[Data records]
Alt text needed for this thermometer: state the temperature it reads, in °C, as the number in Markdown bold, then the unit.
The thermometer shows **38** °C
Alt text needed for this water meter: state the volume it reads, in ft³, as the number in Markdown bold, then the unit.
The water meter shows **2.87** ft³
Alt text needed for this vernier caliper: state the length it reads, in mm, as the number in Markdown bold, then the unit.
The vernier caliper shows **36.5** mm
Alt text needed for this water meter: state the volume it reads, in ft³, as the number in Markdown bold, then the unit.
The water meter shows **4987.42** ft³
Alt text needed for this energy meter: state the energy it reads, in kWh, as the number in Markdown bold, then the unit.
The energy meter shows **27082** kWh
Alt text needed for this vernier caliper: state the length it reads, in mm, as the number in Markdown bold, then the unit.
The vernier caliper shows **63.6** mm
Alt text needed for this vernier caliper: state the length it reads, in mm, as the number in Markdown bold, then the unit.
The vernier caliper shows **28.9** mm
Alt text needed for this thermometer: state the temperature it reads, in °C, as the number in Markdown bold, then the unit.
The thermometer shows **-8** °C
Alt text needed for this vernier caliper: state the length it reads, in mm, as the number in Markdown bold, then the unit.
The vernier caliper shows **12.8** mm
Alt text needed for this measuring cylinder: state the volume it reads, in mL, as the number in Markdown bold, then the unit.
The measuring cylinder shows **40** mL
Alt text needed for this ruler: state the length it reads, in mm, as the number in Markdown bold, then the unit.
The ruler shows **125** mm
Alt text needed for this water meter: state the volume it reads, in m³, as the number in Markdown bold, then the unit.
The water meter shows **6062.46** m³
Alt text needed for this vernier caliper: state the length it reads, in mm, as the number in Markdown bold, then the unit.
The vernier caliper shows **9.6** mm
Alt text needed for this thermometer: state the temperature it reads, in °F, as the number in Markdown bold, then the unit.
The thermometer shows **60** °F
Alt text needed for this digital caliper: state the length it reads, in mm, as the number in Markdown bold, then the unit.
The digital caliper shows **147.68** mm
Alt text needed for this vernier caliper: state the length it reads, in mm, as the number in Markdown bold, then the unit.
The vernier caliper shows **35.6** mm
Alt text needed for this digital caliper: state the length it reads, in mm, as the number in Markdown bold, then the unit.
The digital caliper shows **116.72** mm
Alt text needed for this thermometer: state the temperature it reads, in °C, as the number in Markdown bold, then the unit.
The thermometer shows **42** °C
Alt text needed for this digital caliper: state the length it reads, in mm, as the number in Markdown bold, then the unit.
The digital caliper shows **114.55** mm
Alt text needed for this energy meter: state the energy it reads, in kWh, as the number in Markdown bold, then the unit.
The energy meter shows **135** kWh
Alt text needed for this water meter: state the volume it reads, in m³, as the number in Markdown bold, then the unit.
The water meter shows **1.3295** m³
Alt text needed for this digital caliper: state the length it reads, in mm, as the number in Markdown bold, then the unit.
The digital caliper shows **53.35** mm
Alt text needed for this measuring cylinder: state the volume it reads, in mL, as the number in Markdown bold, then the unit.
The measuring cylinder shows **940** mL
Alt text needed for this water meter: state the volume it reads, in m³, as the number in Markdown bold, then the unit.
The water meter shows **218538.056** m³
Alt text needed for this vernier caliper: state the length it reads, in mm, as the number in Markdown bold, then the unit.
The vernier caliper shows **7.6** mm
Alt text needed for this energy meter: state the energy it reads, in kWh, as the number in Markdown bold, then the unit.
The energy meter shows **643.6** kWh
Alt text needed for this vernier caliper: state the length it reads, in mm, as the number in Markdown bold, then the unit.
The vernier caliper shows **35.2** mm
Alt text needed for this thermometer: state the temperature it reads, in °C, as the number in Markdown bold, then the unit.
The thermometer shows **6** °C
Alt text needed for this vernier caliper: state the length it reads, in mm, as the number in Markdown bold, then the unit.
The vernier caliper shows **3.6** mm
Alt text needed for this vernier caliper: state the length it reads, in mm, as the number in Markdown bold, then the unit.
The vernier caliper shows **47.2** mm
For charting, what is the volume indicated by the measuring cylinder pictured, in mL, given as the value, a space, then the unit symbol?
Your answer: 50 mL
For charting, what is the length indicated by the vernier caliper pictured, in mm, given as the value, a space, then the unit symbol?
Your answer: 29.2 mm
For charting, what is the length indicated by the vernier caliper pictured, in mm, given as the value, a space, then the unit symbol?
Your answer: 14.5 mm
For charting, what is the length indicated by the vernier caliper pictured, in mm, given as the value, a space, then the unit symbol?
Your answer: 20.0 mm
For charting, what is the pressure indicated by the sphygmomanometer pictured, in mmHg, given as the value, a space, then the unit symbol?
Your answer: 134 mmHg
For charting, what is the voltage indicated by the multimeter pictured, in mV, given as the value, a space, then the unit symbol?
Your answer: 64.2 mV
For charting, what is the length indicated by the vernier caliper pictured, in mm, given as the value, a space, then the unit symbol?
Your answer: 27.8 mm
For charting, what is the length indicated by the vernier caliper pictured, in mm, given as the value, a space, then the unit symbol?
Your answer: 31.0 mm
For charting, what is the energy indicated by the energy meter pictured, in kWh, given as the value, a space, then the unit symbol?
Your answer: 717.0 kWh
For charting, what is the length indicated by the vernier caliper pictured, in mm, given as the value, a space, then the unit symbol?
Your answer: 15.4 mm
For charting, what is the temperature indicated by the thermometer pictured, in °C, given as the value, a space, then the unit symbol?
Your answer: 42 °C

## The problem
List each line of the data above that contains the word "cylinder", treating uppercase and lowercase as different.

## Answer area
Alt text needed for this measuring cylinder: state the volume it reads, in mL, as the number in Markdown bold, then the unit.
The measuring cylinder shows **40** mL
Alt text needed for this measuring cylinder: state the volume it reads, in mL, as the number in Markdown bold, then the unit.
The measuring cylinder shows **940** mL
For charting, what is the volume indicated by the measuring cylinder pictured, in mL, given as the value, a space, then the unit symbol?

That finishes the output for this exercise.